Formus chief promises bagful of goodies for NZ telecomms

Fast implementation, flexible connections and high-speed networking are the benefits Formus promises to bring to the New Zealand telecommunications market. The Colorado-based telecommunications company, which bought five lots of radio spectrum in the 26-28GHz range from the government in February, will initially offer business customers point-to-point data delivery and Internet access, says newly appointed CEO Ron Buckman.

Fast implementation, flexible connections and high-speed networking are the benefits Formus promises to bring to the New Zealand telecommunications market.

The Colorado-based telecommunications company, which bought five lots of radio spectrum in the 26-28GHz range from the government in February, will initially offer business customers point-to-point data delivery and Internet access, says newly appointed CEO Ron Buckman.

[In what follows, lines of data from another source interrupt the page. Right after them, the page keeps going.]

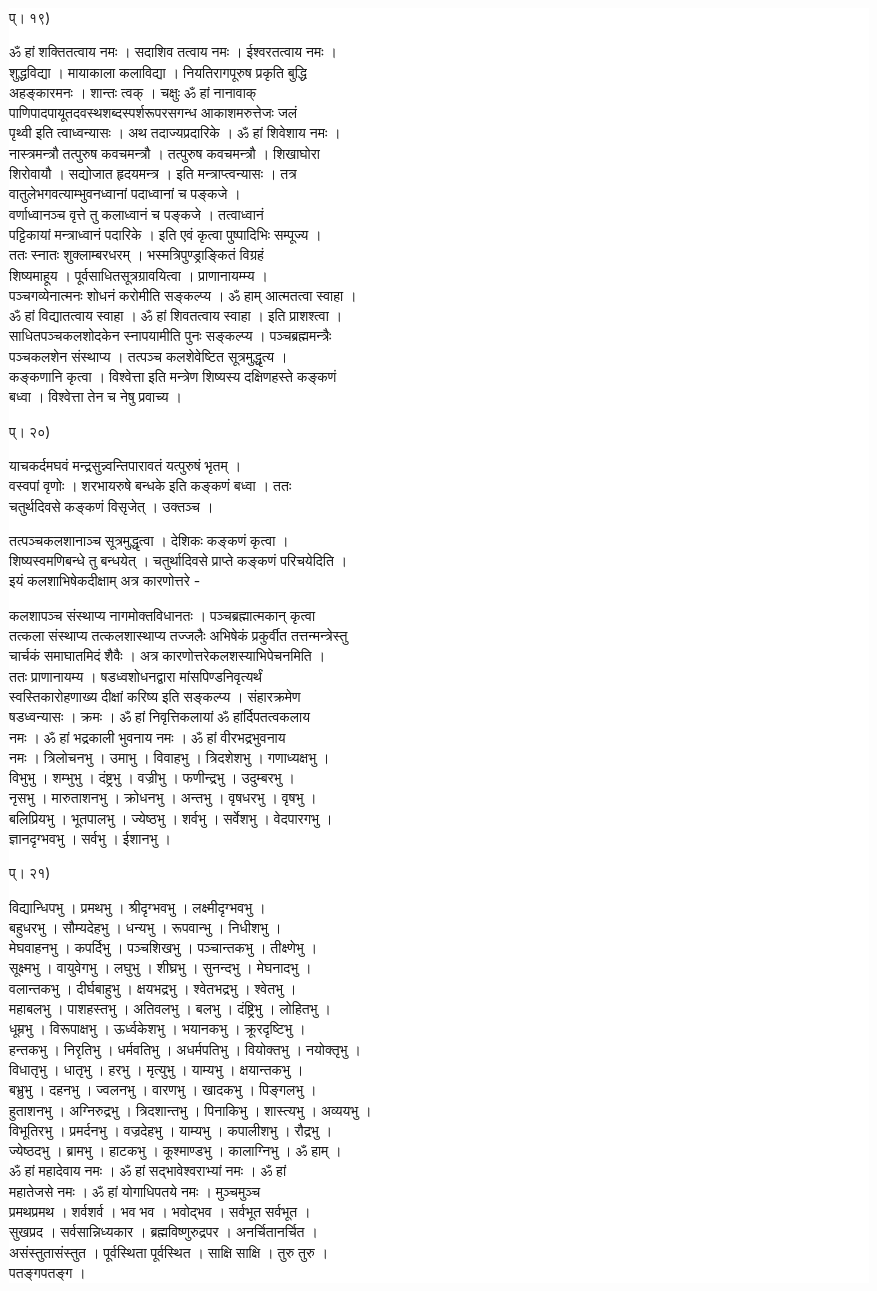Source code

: प्। १९)  
  
ॐ हां शक्तितत्वाय नमः । सदाशिव तत्वाय नमः । ईश्वरतत्वाय नमः ।   
शुद्धविद्या । मायाकाला कलाविद्या । नियतिरागपूरुष प्रकृति बुद्धि   
अहङ्कारमनः । शान्तः त्वक् । चक्षुः ॐ हां नानावाक्   
पाणिपादपायूतदवस्थशब्दस्पर्शरूपरसगन्ध आकाशमरुत्तेजः जलं   
पृथ्वी इति त्वाध्वन्यासः । अथ तदाज्यप्रदारिके । ॐ हां शिवेशाय नमः ।   
नास्त्रमन्त्रौ तत्पुरुष कवचमन्त्रौ । तत्पुरुष कवचमन्त्रौ । शिखाघोरा   
शिरोवायौ । सद्योजात हृदयमन्त्र । इति मन्त्राप्त्वन्यासः । तत्र   
वातुलेभगवत्याम्भुवनध्वानां पदाध्वानां च पङ्कजे ।   
वर्णाध्वानञ्च वृत्ते तु कलाध्वानं च पङ्कजे । तत्वाध्वानं   
पट्टिकायां मन्त्राध्वानं पदारिके । इति एवं कृत्वा पुष्पादिभिः सम्पूज्य ।   
ततः स्नातः शुक्लाम्बरधरम् । भस्मत्रिपुण्ड्राङ्कितं विग्रहं   
शिष्यमाहूय । पूर्वसाधितसूत्रग्रावयित्वा । प्राणानायम्म्य ।   
पञ्चगव्येनात्मनः शोधनं करोमीति सङ्कल्प्य । ॐ हाम् आत्मतत्वा स्वाहा ।   
ॐ हां विद्यातत्वाय स्वाहा । ॐ हां शिवतत्वाय स्वाहा । इति प्राशश्त्वा ।   
साधितपञ्चकलशोदकेन स्नापयामीति पुनः सङ्कल्प्य । पञ्चब्रह्ममन्त्रैः   
पञ्चकलशेन संस्थाप्य । तत्पञ्च कलशेवेष्टित सूत्रमुद्धृत्य ।   
कङ्कणानि कृत्वा । विश्वेत्ता इति मन्त्रेण शिष्यस्य दक्षिणहस्ते कङ्कणं   
बध्वा । विश्वेत्ता तेन च नेषु प्रवाच्य ।  
  
प्। २०)  
  
याचकर्दमघवं मन्द्रसुन्न्वन्तिपारावतं यत्पुरुषं भृतम् ।   
वस्वपां वृणोः । शरभायरुषे बन्धके इति कङ्कणं बध्वा । ततः   
चतुर्थदिवसे कङ्कणं विसृजेत् । उक्तञ्च ।   
  
तत्पञ्चकलशानाञ्च सूत्रमुद्धृत्वा । देशिकः कङ्कणं कृत्वा ।   
शिष्यस्वमणिबन्धे तु बन्धयेत् । चतुर्थादिवसे प्राप्ते कङ्कणं परिचयेदिति ।   
इयं कलशाभिषेकदीक्षाम् अत्र कारणोत्तरे -  
  
कलशापञ्च संस्थाप्य नागमोक्तविधानतः । पञ्चब्रह्मात्मकान् कृत्वा   
तत्कला संस्थाप्य तत्कलशास्थाप्य तज्जलैः अभिषेकं प्रकुर्वीत तत्तन्मन्त्रेस्तु   
चार्चकं समाघातमिदं शैवैः । अत्र कारणोत्तरेकलशस्याभिपेचनमिति ।   
ततः प्राणानायम्य । षडध्वशोधनद्वारा मांसपिण्डनिवृत्यर्थं   
स्वस्तिकारोहणाख्य दीक्षां करिष्य इति सङ्कल्प्य । संहारक्रमेण   
षडध्वन्यासः । क्रमः । ॐ हां निवृत्तिकलायां ॐ हांर्दिपतत्वकलाय   
नमः । ॐ हां भद्रकाली भुवनाय नमः । ॐ हां वीरभद्रभुवनाय   
नमः । त्रिलोचनभु । उमाभु । विवाहभु । त्रिदशेशभु । गणाध्यक्षभु ।   
विभुभु । शम्भुभु । दंष्ट्रभु । वज्रीभु । फणीन्द्रभु । उदुम्बरभु ।   
नृसभु । मारुताशनभु । क्रोधनभु । अन्तभु । वृषधरभु । वृषभु ।   
बलिप्रियभु । भूतपालभु । ज्येष्ठभु । शर्वभु । सर्वेशभु । वेदपारगभु ।   
ज्ञानदृग्भवभु । सर्वभु । ईशानभु ।   
  
प्। २१)  
  
विद्यान्धिपभु । प्रमथभु । श्रीदृग्भवभु । लक्ष्मीदृग्भवभु ।   
बहुधरभु । सौम्यदेहभु । धन्यभु । रूपवान्भु । निधीशभु ।   
मेघवाहनभु । कपर्दिभु । पञ्चशिखभु । पञ्चान्तकभु । तीक्ष्णेभु ।   
सूक्ष्मभु । वायुवेगभु । लघुभु । शीघ्रभु । सुनन्दभु । मेघनादभु ।   
वलान्तकभु । दीर्घबाहुभु । क्षयभद्रभु । श्वेतभद्रभु । श्वेतभु ।   
महाबलभु । पाशहस्तभु । अतिवलभु । बलभु । दंष्ट्रिभु । लोहितभु ।   
धूम्रभु । विरूपाक्षभु । ऊर्ध्वकेशभु । भयानकभु । क्रूरदृष्टिभु ।   
हन्तकभु । निरृतिभु । धर्मवतिभु । अधर्मपतिभु । वियोक्तभु । नयोक्तृभु ।   
विधातृभु । धातृभु । हरभु । मृत्युभु । याम्यभु । क्षयान्तकभु ।   
बभ्रुभु । दहनभु । ज्वलनभु । वारणभु । खादकभु । पिङ्गलभु ।   
हुताशनभु । अग्निरुद्रभु । त्रिदशान्तभु । पिनाकिभु । शास्त्यभु । अव्ययभु ।   
विभूतिरभु । प्रमर्दनभु । वज्रदेहभु । याम्यभु । कपालीशभु । रौद्रभु ।   
ज्येष्ठदभु । ब्रामभु । हाटकभु । कूश्माण्डभु । कालाग्निभु । ॐ हाम् ।   
ॐ हां महादेवाय नमः । ॐ हां सद्भावेश्वराभ्यां नमः । ॐ हां   
महातेजसे नमः । ॐ हां योगाधिपतये नमः । मुञ्चमुञ्च   
प्रमथप्रमथ । शर्वशर्व । भव भव । भवोद्भव । सर्वभूत सर्वभूत ।   
सुखप्रद । सर्वसान्निध्यकार । ब्रह्मविष्णुरुद्रपर । अनर्चितानर्चित ।   
असंस्तुतासंस्तुत । पूर्वस्थिता पूर्वस्थित । साक्षि साक्षि । तुरु तुरु ।   
पतङ्गपतङ्ग ।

Formus will focus on business customers but may cater to some sectors of the residential market later such as large apartment buildings at a later date.

“We will be able to offer a very fast service delivery,” he says. “All we have to do is put up an antenna and make the connections. The network speed will typically be an E1 (2Mbit/s) or 10Mbit/s.

“Basically the customer will have a network interface card, category 5 cable and a 10BaseT hub, and we’ll add a device for making the input to the wireless connection, an uplink and a transmitter. It will be very cost-effective and connections can be easily configured for different frequencies depending on the customer’s needs.”

With Internet access, Formus will start as a “carriers’ carrier” but may eventually become an ISP also. It will offer speeds of up to 150Mbit/s and by re-using frequencies will be capable of 300Mbit/s.

A clear line of sight for the antenna is important but Formus does not anticipate any problems. It will use existing buildings for each transmitter, which have a 2.5 kilometre radius.

However, an Auckland trial planned for September has been pushed to November as Formus has had “minor reliability issues” with some of the equipment from prospective manufacturers.

Buckman says a decision on who will provide the equipment will be made by the end of the month. Likely contenders are Nortel, which will provide equipment for Clear’s LMDS (local multipoint distribution services) or California-based Stanford Telecom, with which Formus partnered for trials in Colorado.

“Part of the problem is that each country uses different frequencies and manufacturers have to build different uplinks. Everything at the moment is a bit off. We’ve been working with a lot of manufacturers to get them down the path,” says Buckman. “Most companies are spending $US500 million to $1 billion developing technology and are expected to come out commercially with products by June next year. Formus is working with both, although the company’s chief scientist and CEO are in close contact with all major manufacturers including German company Bosch.

“From a cost perspective we’re seeing a fairly nice cost curve with the price coming down by more than half in the next four years.

“Today the cost of the equipment for the antenna and receiver units for the customer is about $NZ8000 but we expect that to come down greatly.”

Finding a local partner is also key to Formus’ strategy. Formus is looking for a 50-50 partner to invest $10 million initially and then $30-$40 million over the next three years.

Buckman has spoken to Clear, Telstra, Telecom and several ISPs.

“We always like to go with a local partner who can bring local expertise or knowledge to the table,” he says.

“We bring the cash to do the build and we have the technology and expertise.”

Buckman expects to have 15 to 20 staff on the ground by the end of the year.